A word-for-word copy of the entries is the only acceptable reply.

--- EXERCISE MATERIALS Enclosed Below ---

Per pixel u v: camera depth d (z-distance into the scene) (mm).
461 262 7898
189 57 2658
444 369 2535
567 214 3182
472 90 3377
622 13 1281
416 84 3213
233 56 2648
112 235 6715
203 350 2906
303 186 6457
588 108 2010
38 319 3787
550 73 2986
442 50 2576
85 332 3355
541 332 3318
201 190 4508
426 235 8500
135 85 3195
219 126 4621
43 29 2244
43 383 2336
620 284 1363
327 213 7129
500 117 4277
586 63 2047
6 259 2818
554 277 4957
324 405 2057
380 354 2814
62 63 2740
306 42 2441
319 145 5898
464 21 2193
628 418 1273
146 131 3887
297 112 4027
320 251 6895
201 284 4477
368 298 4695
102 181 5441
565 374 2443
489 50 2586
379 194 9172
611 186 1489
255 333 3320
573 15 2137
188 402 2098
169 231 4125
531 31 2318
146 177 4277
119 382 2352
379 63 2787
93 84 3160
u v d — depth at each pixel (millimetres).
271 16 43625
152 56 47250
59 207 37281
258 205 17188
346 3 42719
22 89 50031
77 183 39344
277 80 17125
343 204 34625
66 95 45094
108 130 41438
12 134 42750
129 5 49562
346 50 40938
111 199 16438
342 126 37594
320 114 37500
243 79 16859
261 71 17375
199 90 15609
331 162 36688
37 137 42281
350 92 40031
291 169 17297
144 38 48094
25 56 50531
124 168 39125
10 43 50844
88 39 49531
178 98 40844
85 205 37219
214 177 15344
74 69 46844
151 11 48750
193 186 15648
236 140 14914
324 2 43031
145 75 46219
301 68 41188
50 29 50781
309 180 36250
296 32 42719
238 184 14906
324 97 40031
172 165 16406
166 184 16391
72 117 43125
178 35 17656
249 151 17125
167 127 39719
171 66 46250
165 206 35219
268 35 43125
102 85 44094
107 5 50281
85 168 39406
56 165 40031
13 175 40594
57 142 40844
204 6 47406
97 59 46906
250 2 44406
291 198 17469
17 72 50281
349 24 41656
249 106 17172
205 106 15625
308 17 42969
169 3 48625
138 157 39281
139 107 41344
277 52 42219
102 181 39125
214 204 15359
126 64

--- End of Enclosed EXERCISE MATERIALS ---

**TASK SOLUTION:**
Per pixel u v: camera depth d (z-distance into the scene) (mm).
461 262 7898
189 57 2658
444 369 2535
567 214 3182
472 90 3377
622 13 1281
416 84 3213
233 56 2648
112 235 6715
203 350 2906
303 186 6457
588 108 2010
38 319 3787
550 73 2986
442 50 2576
85 332 3355
541 332 3318
201 190 4508
426 235 8500
135 85 3195
219 126 4621
43 29 2244
43 383 2336
620 284 1363
327 213 7129
500 117 4277
586 63 2047
6 259 2818
554 277 4957
324 405 2057
380 354 2814
62 63 2740
306 42 2441
319 145 5898
464 21 2193
628 418 1273
146 131 3887
297 112 4027
320 251 6895
201 284 4477
368 298 4695
102 181 5441
565 374 2443
489 50 2586
379 194 9172
611 186 1489
255 333 3320
573 15 2137
188 402 2098
169 231 4125
531 31 2318
146 177 4277
119 382 2352
379 63 2787
93 84 3160
u v d — depth at each pixel (millimetres).
271 16 43625
152 56 47250
59 207 37281
258 205 17188
346 3 42719
22 89 50031
77 183 39344
277 80 17125
343 204 34625
66 95 45094
108 130 41438
12 134 42750
129 5 49562
346 50 40938
111 199 16438
342 126 37594
320 114 37500
243 79 16859
261 71 17375
199 90 15609
331 162 36688
37 137 42281
350 92 40031
291 169 17297
144 38 48094
25 56 50531
124 168 39125
10 43 50844
88 39 49531
178 98 40844
85 205 37219
214 177 15344
74 69 46844
151 11 48750
193 186 15648
236 140 14914
324 2 43031
145 75 46219
301 68 41188
50 29 50781
309 180 36250
296 32 42719
238 184 14906
324 97 40031
172 165 16406
166 184 16391
72 117 43125
178 35 17656
249 151 17125
167 127 39719
171 66 46250
165 206 35219
268 35 43125
102 85 44094
107 5 50281
85 168 39406
56 165 40031
13 175 40594
57 142 40844
204 6 47406
97 59 46906
250 2 44406
291 198 17469
17 72 50281
349 24 41656
249 106 17172
205 106 15625
308 17 42969
169 3 48625
138 157 39281
139 107 41344
277 52 42219
102 181 39125
214 204 15359
126 64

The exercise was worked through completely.